Matija Gorjanc, MD, DMD
5/25/2006
According to our experience based on 911 implant placements, 62 of them being immediate and placed in more/less inflamated areas, the success rate was the same (98.5 and 98.4 % respectively). More than 80% of immediate implantations were done with grafting procedures. The important facts you have to respect and signposts you have to follow in that cases are: thorough debridement of socket walls and soft tissue fistular tracts,removal of superficial 0.5mm of internal bone layer of the socket with a round bur, copious irigation with saline, achievement of good primary stability in solid apical bone, transgingival healing (immediate gingiva former placement) is desirable, oraly administred antibiotics for 5-10 days. Esthetic problems may occur if you have large buccal plate defects. In that cases we prefer delayed protocol and onlay bone graft 3-4m before implant placement.
Dr.m.Ramzi
9/15/2006
yesterday I HAD A CASE ,ALL UPPER 14 TEETH WERE LOSE,AND WERE EXTRACTED ,8 IMPLANTS WERE PLACED ,THERE WAS A LOT OF ACTIVE INFECTION ,V.LITTLE BONE,SO IF I WAIT FOR 15 WEEK,SURLY THERE WILL NO BONE AT ALL.THE DRILLING WERE ALL DEEP IN NEW BONE, ANY COMMENTS
Anon
12/11/2006
why can't you take care of the 'active'infection first? give the bone time to heal . it seems to me if you don"t take care of the infection first, your not taking care of the problem and only making your patients life hell down the road.
drs.

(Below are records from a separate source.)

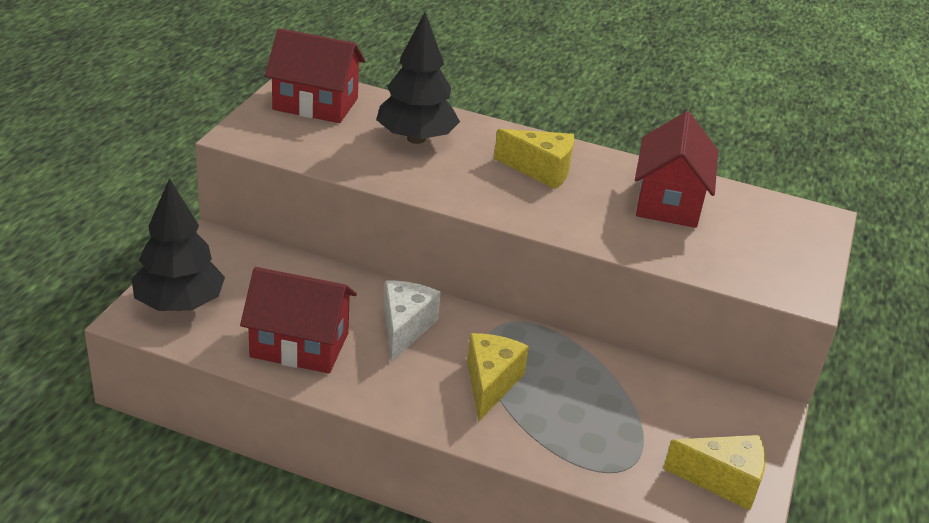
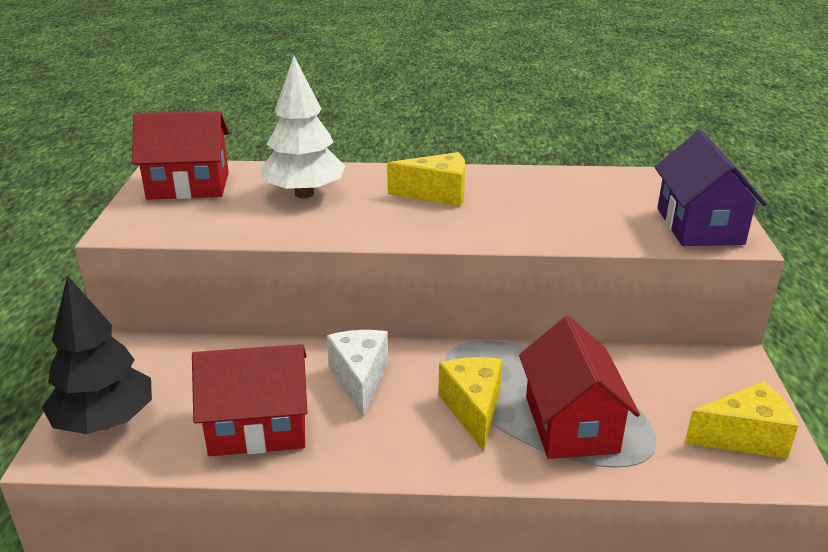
camera: 15 degrees left, 5 degrees down
black tree [376,12,460,144] -> white tree [260,56,345,198]
red house [635,111,718,228] -> red house moved to [519,316,640,459]
none -> purple house [655,130,767,246]

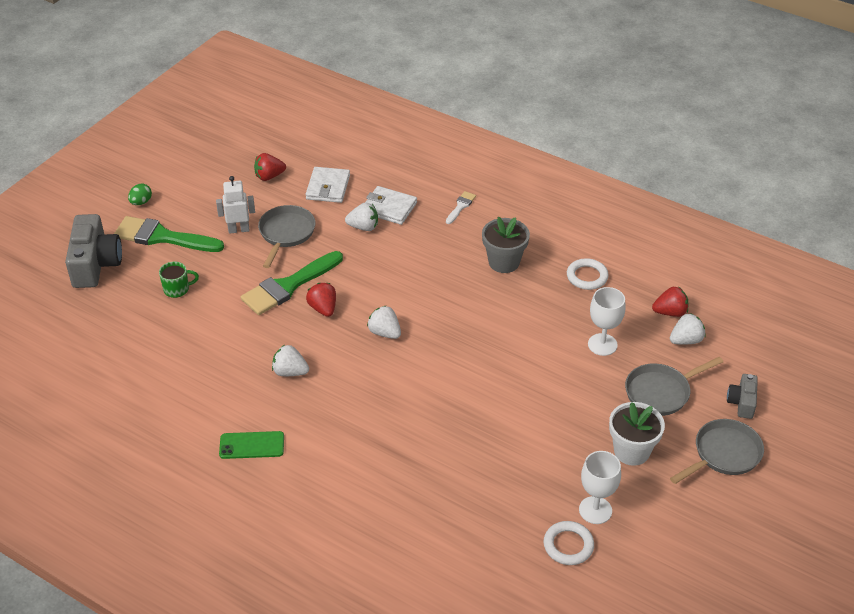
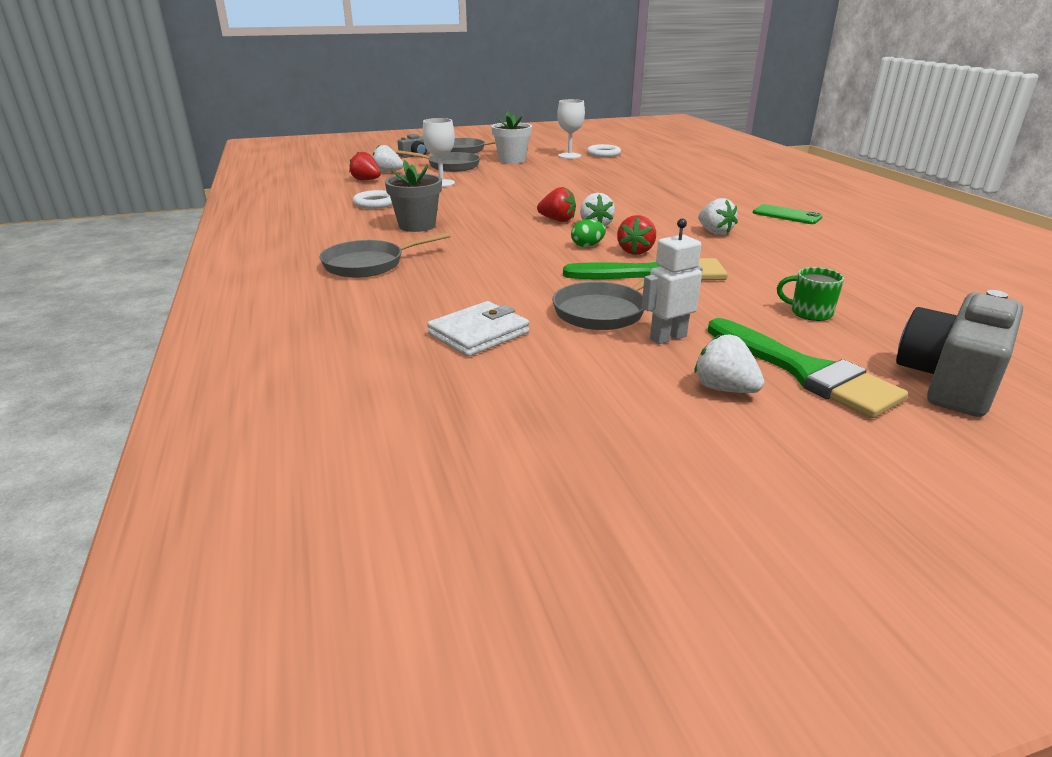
camera: 140 degrees left, 15 degrees down
green egg [128,184,152,205] -> green egg moved to [571,219,606,247]
white robot [216,176,255,234] -> white robot turned 120 degrees clockwise [642,219,703,344]
red strawberry [254,153,286,181] -> red strawberry moved to [537,187,576,222]
white strawberry [345,203,378,231] -> white strawberry moved to [694,334,764,393]
white wallet [365,186,417,225] -> none
white brush [446,191,476,224] -> grey pan [320,232,451,278]

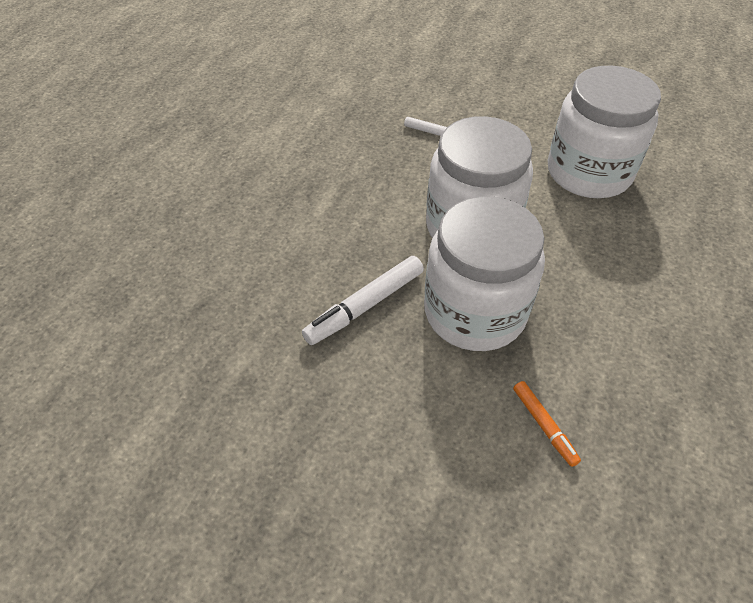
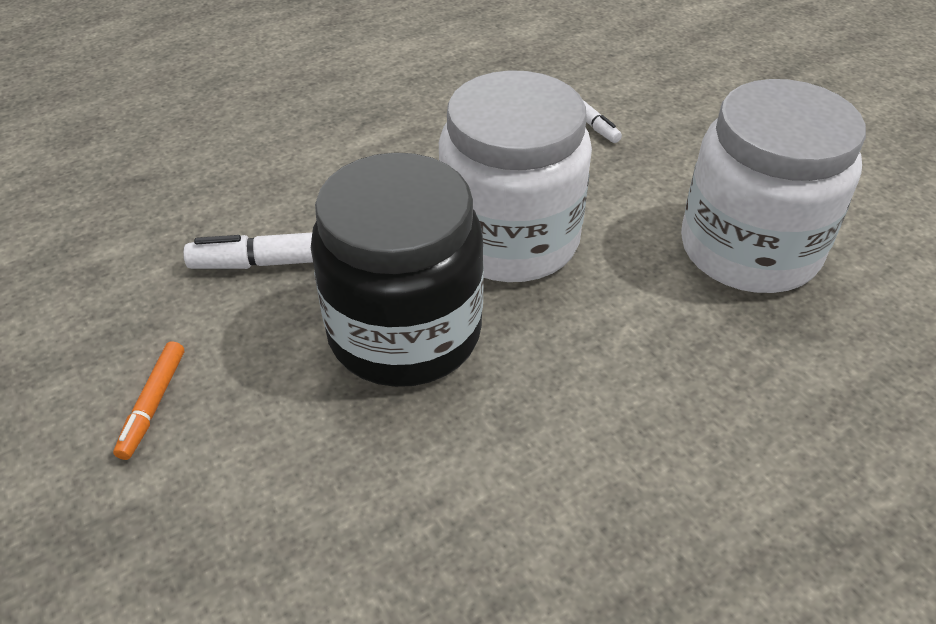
camera: 35 degrees right, 5 degrees down
white jar [424,196,545,351] -> black jar [311,152,484,387]
orange marker [513,381,581,467] -> orange marker moved to [113,341,184,460]

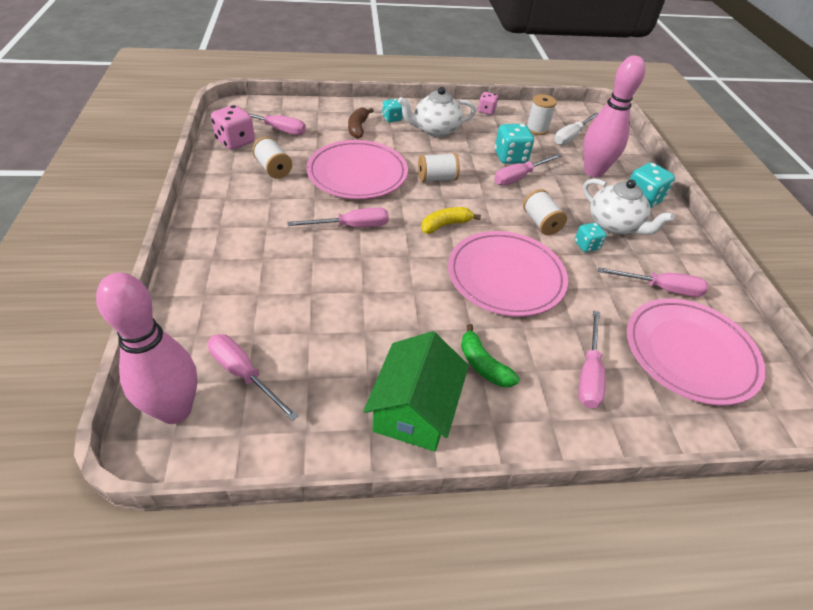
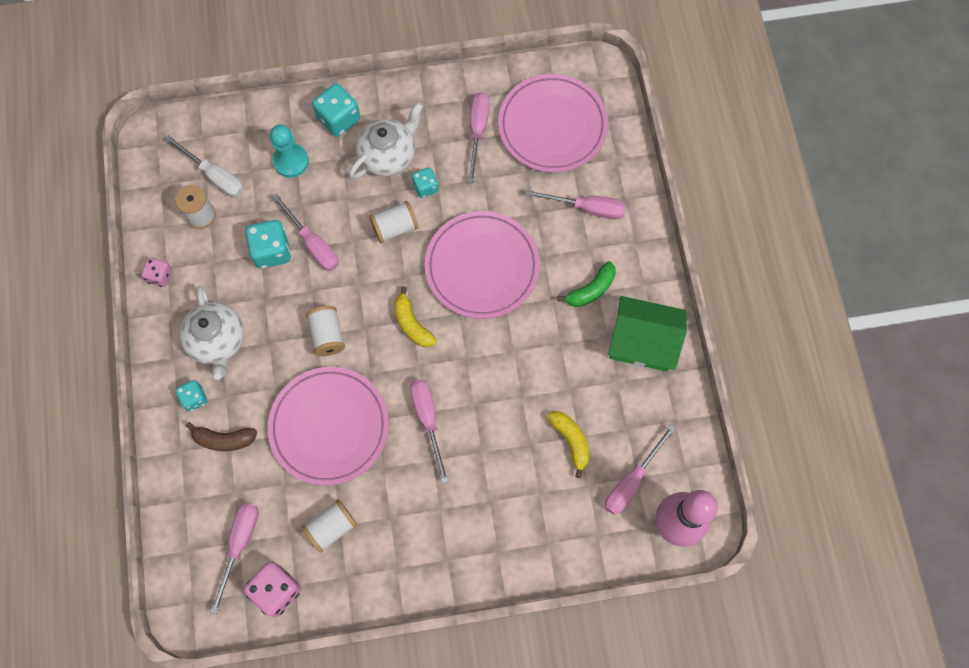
camera: 90 degrees left, 25 degrees up
pink bowling pin [583,56,645,177] -> turquoise pawn [270,125,309,178]
none -> yellow banana [547,411,590,478]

T
11/18/2007
I agree totally with dr Miller. You not only can remove the soft granulation tissues but one can also remove the smearlayer, which normaly have to broken down first before the bone cells can migrate into the area. I use this procedure most times when removing third molars in infected area's with great results. Much faster healing and less complications to the nomal procedures. You can measure that easily in the times patients come to see you with pain or complications after the procedure. With the lasertherapy this is far more less!!
prof.dr.dr.Hossam Barghas
12/19/2007
grafting in an infected site mean a compromized area for bone regenration & ther is high percentage of loosing the graft.also ther is adifference between erdication of infected cyst ( which mean localized infection in the cyst) or chronic infection in the bone, in this case the bacteria reside inside the bone it self.in this case I prefer to do delayed/immediate implant mean to wait 6 weeks after extraction & if the implant well have good stability at the time of insertion so we can do implant & grafting @ the same time , if not then grafting first ,3 months later the implant.